When Writing Takes You Back
Reflections while shaping Dreams of the Future
There are weeks when writing feels like walking forward; this past one felt like being gently pulled backward. Back into origins, back into losses, back into the quiet rooms where a story first learns to breathe. As Dreams of the Future moves into its third act, I can feel the ground gathering under it. The characters who’ve survived to stand here now carry what this novel demanded they learn: that scars are not only physical or mental; they are spiritual. And the dream each person holds, fulfilled or painfully unfulfilled, begins to decide what kind of life they are willing to live.
One character, in particular, has occupied my attention like whiskey poured into a heavy glass; strong, dark, and difficult to swallow. Their course was set early. Threads I laid in the opening chapters tugged steadily toward an ending I hoped might change as I wrote. However, unfortunately it didn’t. In the third act, this character dies. Not extravagantly. Not theatrically. But in the precise way that life, when it chooses, can be unanswerable. The door is knocked, and whether we’re ready or not, we open it.
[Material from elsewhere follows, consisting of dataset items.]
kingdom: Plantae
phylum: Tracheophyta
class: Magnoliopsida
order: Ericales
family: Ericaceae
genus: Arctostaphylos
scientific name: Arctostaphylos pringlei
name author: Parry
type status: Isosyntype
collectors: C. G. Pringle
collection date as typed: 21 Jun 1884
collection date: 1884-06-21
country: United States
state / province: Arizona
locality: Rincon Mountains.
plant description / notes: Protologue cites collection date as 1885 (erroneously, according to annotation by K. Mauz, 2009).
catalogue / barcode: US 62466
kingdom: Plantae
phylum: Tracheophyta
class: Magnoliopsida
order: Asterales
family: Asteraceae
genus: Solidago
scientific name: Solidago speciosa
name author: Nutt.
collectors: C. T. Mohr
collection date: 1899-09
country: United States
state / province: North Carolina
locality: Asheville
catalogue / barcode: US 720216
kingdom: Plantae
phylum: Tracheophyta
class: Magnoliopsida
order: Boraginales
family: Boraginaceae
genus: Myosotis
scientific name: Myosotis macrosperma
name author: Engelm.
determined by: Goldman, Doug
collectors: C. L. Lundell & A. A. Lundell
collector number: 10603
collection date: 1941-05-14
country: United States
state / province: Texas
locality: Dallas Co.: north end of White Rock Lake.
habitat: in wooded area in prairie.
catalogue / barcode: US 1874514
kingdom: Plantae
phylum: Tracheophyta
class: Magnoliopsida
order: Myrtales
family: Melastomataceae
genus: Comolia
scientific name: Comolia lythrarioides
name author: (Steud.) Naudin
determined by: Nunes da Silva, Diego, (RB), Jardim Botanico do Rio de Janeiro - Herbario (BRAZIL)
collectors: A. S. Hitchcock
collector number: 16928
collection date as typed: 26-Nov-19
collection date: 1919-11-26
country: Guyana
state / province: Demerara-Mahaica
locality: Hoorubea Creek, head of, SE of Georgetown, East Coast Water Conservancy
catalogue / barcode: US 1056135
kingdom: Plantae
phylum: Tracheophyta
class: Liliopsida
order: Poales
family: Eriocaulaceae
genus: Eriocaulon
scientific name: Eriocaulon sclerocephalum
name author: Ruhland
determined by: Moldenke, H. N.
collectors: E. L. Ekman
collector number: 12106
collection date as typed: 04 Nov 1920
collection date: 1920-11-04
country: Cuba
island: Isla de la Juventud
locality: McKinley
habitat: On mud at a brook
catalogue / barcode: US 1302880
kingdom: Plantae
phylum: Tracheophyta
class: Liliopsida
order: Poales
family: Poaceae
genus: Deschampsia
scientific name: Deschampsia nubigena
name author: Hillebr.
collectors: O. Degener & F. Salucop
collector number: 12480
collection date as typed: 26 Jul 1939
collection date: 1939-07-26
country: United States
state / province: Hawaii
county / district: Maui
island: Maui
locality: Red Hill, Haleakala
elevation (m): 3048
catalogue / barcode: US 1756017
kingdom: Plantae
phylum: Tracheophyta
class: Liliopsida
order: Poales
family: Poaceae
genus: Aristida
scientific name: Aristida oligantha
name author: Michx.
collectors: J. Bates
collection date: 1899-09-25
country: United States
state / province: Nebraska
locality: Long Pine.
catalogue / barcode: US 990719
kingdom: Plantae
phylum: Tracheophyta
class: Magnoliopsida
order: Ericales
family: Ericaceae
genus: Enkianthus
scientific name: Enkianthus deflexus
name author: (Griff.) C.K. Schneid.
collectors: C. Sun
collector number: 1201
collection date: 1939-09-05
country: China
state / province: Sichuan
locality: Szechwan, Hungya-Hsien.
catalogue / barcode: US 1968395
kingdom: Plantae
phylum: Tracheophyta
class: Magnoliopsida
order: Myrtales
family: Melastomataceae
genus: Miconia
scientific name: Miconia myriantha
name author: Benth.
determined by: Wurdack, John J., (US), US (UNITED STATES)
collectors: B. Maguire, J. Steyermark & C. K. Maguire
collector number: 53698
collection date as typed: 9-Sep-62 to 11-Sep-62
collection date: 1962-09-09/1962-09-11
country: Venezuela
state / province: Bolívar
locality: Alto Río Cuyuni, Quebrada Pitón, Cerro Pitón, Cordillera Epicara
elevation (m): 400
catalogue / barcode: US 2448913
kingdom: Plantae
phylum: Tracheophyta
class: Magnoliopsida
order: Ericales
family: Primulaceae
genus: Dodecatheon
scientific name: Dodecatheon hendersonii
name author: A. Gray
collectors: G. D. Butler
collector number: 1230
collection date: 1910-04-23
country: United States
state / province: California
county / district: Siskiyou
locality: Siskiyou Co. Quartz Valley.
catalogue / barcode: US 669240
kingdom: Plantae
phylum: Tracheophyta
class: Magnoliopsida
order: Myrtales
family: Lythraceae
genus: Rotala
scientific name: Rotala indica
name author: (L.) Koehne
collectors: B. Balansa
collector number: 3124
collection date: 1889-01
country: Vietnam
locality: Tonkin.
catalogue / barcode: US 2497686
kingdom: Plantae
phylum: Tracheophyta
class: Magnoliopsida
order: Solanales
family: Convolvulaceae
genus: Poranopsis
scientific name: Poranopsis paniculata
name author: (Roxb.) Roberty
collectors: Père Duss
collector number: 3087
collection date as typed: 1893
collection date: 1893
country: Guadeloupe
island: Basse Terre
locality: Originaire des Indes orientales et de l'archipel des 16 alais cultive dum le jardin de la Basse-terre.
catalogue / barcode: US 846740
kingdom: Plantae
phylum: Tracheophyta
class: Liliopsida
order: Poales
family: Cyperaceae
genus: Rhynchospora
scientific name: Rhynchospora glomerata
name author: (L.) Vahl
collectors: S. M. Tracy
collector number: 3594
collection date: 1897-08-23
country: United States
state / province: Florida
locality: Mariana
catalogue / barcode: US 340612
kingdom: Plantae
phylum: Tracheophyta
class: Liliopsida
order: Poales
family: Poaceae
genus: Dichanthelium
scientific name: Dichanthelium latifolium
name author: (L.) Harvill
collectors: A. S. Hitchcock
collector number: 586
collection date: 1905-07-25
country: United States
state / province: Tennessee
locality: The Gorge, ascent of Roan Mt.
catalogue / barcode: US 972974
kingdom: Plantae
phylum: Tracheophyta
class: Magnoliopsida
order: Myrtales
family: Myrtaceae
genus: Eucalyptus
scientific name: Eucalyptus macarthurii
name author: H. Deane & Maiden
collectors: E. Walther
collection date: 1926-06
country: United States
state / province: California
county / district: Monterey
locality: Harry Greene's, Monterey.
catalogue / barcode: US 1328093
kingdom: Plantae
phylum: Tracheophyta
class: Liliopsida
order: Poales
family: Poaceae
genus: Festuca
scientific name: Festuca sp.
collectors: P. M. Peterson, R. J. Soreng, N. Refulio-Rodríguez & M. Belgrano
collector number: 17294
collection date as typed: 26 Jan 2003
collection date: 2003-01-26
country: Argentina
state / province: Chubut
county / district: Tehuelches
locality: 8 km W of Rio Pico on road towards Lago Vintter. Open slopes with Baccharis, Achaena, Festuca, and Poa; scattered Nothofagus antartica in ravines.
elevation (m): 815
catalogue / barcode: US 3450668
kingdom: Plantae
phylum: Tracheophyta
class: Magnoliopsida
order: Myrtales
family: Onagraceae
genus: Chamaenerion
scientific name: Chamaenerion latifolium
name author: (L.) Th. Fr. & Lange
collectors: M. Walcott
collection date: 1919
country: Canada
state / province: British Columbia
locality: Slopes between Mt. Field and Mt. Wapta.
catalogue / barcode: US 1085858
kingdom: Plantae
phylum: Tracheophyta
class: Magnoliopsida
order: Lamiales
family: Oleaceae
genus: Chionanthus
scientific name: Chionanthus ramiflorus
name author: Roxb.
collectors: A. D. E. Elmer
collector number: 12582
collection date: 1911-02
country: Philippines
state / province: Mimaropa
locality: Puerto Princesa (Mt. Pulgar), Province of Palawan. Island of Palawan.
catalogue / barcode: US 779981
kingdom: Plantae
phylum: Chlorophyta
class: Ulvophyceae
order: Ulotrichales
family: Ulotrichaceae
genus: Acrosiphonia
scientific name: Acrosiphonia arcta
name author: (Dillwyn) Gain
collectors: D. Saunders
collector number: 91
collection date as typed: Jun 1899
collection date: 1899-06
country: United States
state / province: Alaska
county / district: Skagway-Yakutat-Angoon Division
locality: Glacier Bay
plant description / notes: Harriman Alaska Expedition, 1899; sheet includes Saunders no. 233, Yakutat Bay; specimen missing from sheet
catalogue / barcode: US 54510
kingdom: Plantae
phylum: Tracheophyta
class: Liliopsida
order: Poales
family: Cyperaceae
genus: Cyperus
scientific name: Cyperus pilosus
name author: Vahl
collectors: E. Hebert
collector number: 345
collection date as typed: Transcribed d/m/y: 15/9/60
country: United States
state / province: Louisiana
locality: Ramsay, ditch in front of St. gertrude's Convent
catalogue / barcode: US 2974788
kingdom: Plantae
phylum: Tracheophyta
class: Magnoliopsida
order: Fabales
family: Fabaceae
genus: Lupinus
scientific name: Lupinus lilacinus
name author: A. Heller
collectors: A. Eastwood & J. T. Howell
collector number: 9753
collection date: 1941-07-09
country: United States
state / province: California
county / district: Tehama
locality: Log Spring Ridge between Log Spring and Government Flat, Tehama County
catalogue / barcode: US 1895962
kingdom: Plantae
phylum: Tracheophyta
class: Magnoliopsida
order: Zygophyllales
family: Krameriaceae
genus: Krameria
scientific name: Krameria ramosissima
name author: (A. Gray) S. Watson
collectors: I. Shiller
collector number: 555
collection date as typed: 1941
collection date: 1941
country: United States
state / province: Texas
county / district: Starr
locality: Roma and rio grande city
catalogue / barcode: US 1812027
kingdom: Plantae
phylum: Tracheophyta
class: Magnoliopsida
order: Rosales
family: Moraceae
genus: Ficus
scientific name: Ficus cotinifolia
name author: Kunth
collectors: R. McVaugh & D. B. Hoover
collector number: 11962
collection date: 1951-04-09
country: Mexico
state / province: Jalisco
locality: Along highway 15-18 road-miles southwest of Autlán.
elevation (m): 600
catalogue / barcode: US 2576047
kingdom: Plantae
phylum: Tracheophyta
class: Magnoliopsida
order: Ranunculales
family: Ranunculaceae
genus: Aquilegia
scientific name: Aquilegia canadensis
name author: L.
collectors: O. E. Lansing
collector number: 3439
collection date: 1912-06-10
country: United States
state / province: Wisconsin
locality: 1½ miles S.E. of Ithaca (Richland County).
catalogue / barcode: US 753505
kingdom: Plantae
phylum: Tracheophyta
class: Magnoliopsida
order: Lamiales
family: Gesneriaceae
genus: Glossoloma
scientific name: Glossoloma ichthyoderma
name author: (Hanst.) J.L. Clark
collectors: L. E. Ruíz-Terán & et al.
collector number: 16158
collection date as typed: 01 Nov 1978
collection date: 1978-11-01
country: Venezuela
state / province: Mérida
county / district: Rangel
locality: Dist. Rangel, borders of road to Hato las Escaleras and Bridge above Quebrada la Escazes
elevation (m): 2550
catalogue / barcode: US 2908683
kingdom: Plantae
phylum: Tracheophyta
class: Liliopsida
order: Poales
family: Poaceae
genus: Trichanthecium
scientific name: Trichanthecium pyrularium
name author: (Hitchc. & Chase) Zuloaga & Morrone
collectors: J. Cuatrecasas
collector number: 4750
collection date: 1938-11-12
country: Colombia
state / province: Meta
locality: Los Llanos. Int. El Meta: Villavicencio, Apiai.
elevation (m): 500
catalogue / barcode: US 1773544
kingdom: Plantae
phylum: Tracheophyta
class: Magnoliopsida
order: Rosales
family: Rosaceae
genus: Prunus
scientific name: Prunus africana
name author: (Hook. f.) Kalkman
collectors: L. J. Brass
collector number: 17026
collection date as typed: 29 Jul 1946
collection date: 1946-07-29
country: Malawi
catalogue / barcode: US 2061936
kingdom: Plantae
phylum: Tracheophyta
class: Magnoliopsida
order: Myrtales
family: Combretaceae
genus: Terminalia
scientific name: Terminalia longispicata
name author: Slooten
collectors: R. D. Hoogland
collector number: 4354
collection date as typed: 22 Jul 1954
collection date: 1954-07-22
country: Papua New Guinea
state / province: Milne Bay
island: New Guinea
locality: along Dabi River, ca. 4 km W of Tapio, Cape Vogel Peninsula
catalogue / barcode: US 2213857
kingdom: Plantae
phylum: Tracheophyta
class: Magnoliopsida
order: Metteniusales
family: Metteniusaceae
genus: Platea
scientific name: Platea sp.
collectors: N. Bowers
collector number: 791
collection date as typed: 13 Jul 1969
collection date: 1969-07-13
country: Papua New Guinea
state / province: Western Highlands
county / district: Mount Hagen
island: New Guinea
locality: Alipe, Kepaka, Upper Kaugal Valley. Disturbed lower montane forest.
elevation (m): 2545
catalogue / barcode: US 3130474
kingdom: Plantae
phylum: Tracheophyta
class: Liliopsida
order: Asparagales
The reaper finishes his work.
Skye endures the brunt of that moment. She doesn’t face it alone. Those around her, already marked by loss, meet it with her. But grief is strangely solitary even when shared. The room can be crowded; the silence is still yours. Writing that silence required me to slow down and listen, to let the scene tell me what it needed instead of insisting it say what I wanted. The result is less about a death than the pressure-wave it leaves behind: the tremor running through Skye’s memory, the way a room changes shape when someone will never enter it again.
I won’t pretend this is easy to write. Authors are not immune to their own pages; often, we are the first haunted by them. The question that kept returning, one that belongs to both writer and character, was simple and relentless: what does a dream become when the future that held it collapses? The answer is not neat. Sometimes a dream becomes a wound. Sometimes it becomes a vow. Sometimes it becomes a smaller, humbler version of itself that still insists on meaning.
If Echoes of the Past was born out of darkness, Dreams of the Future asks what we do afterward; how we carry on, how we adapt, how we keep faith with what we’ve lost without worshiping the loss itself. This third act is, in many ways, an argument with time. Time refuses to stop for our grief; it keeps moving, and asks us whether we will move with it. Not forward as in “away from,” but forward as in “with.” With the memory. With the lesson. With the love that grief tries to hide.
That is the work this story is trying to do. Not to defeat death, that is beyond us, but to look honestly at the dream it interrupts and ask how much of that dream can still be salvaged, replanted, or reimagined. Maybe not today. Maybe not soon. But perhaps someday, in a different season, the echo of what was broken becomes a new shape of good, a quieter peace. I do not claim certainty. I do claim hope.
I want Dreams of the Future to be remembered not because it avoids the hard places, but because it enters them and still finds a way to leave the light on. Even when fate lays a heavy hand on a shoulder and the room tilts, time does not end. It passes. And in passing, it sometimes reveals that the dream was larger than the single life we imagined it inside of.
So we keep writing. We keep living. We keep carrying what we can, scars and all, toward a future that will not always answer us, but may yet receive us. If the dream you are holding right now feels shattered, hold the pieces gently. Some dreams return in a different form. Some are meant to be set down so that others can be lifted. And some, against every reasonable expectation, come true.
That is where I am writing from today; backward and forward at once, grateful for the cost, aware of the weight, and still, stubbornly, dreaming.